A sign of where Canary Islands tourism is heading
The ECOMARIS meeting in Fuerteventura should be read as part of a broader transition in Canary Islands tourism. The islands are still sun-and-beach destinations, and that will remain a major part of their appeal. But the future of the sector increasingly depends on whether the archipelago can protect the foundations of that appeal while maintaining access, quality and resident support.
That means tourism policy is becoming more technical, more local and more data-based. It is no longer enough to promote a beach as beautiful. Authorities need to know how it is changing, how people use it, what habitats surround it, how infrastructure affects it and what management decisions will protect it through hotter summers, stronger visitor flows or more irregular weather.

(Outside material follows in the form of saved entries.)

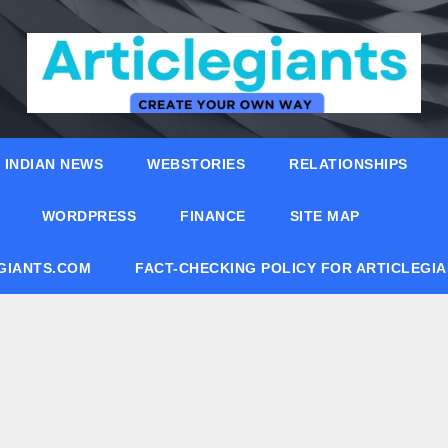
INDIAN NEWS
WEBSTORIES
RELATIONSHIPS
WORDPRESS
FINANCE
SITE MAP
EGIANTS.COM
FACT-CHECKING POLICY FOR ARTICLEGI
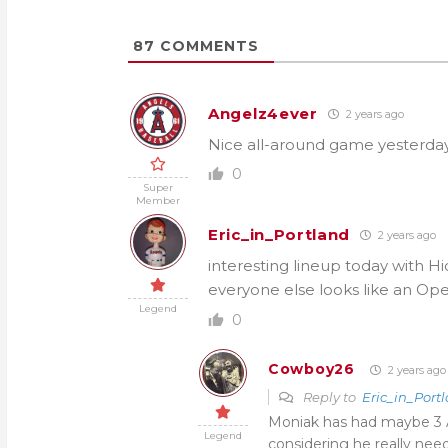
87
COMMENTS
Angelz4ever
2 years ago
Nice all-around game yesterday
0
Super
Member
Eric_in_Portland
2 years ago
interesting lineup today with Hi
everyone else looks like an Ope
Legend
0
Cowboy26
2 years ago
Reply to
Eric_in_Port
Moniak has had maybe 3 A
Legend
considering he really needs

Fuerteventura’s drone demonstration does not offer a finished answer. It is a piece of the process. The value will depend on how the data is used, how findings are shared, and whether the information supports clear action. If it helps protect coastlines while keeping them accessible and enjoyable, it will have direct relevance to the visitor experience, even if most travellers never hear the project name.
For now, the message for holidaymakers is straightforward: the island is investing in the science and technology behind better coastal stewardship. For a destination whose strongest tourism product is its coastline, that is not a side issue. It is part of what will determine how Fuerteventura and the wider Canary Islands remain attractive, responsible and resilient in the years ahead.